**Document:**
>>>
Aux termes de leurs dernières conclusions d'intimées contenant appel incident remises le 26 juillet 2021, auxquelles il est expressément renvoyé pour un exposé détaillé des moyens développés, la SCI Jearlouise et la SARL Matimo demandent à la cour :

- de les recevoir et dire bien fondées en leurs conclusions ;

- de confirmer le jugement entrepris en ce qu'il a retenu la responsabilité délictuelle de Mme [R] avec condamnation à indemniser la SARL Matimo du préjudice enduré et au paiement d'une somme de 3.000 € d'indemnité de l'article 700 du code de procédure civile, outre les dépens ;

- de confirmer la décision entreprise en ce qu'elle a débouté Mme [R] de sa demande de dommages intérêts pour procédure abusive ;

- d'infirmer la décision entreprise en ce qu'elle a :

$gt; limité le montant des dommages intérêts à 100.000 €;

$gt; débouté la SCI Jearlouise de ses demandes;

$gt;débouté la SARL Matimo de ses demandes de dommages intérêts pour préjudices complémentaires et résistance abusive ;

statuant à nouveau,

- de condamner Mme [R] à leur payer une somme de 206.916,05 € à titre de dommages intérêts avec intérêts au taux légal à compter de l'acte introductif d'instance ;

- de condamner Mme [R] à leur payer une somme de 5.000 € à titre de dommages et intérêts pour résistance abusive ;

- de débouter Mme [R] de toutes ses demandes contraires ou complémentaires ;

- de condamner Mme [R] à payer une somme de 5.000 € à la SARL Matimo sur le fondement de l'article 700 du code de procédure civile, ainsi qu'aux entiers dépens.
<<<
**Données extraites:**
>>>
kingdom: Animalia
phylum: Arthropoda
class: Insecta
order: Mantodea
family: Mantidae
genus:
<<<
**À faire:**
1 – Pour chaque affirmation, dites si le document la confirme, par oui ou non, en citant les mots qui tranchent : (a) les conclusions des intimées ont été remises le 26 juillet 2021 ; (b) la décision entreprise a limité les dommages intérêts à 200.000 € ; (c) les intimées réclament 5.000 € de dommages et intérêts pour résistance abusive.
2 – D'après le document, quelle somme la SCI Jearlouise et la SARL Matimo demandent-elles à titre de dommages intérêts, avec intérêts au taux légal ?
3 – Réécrivez le passage du document de "- de condamner Mme [R] à payer" à "qu'aux entiers dépens." en remplaçant "SARL Matimo" par "SCI Jearlouise".
Les enregistrements proviennent d'une autre source.

**Réponses par tâche:**
1 –
(a) Oui : « remises le 26 juillet 2021 ».
(b) Non : « limité le montant des dommages intérêts à 100.000 € ».
(c) Oui : « une somme de 5.000 € à titre de dommages et intérêts pour résistance abusive ».

2 – Elles demandent une somme de 206.916,05 €.

3 –
- de condamner Mme [R] à payer une somme de 5.000 € à la SCI Jearlouise sur le fondement de l'article 700 du code de procédure civile, ainsi qu'aux entiers dépens.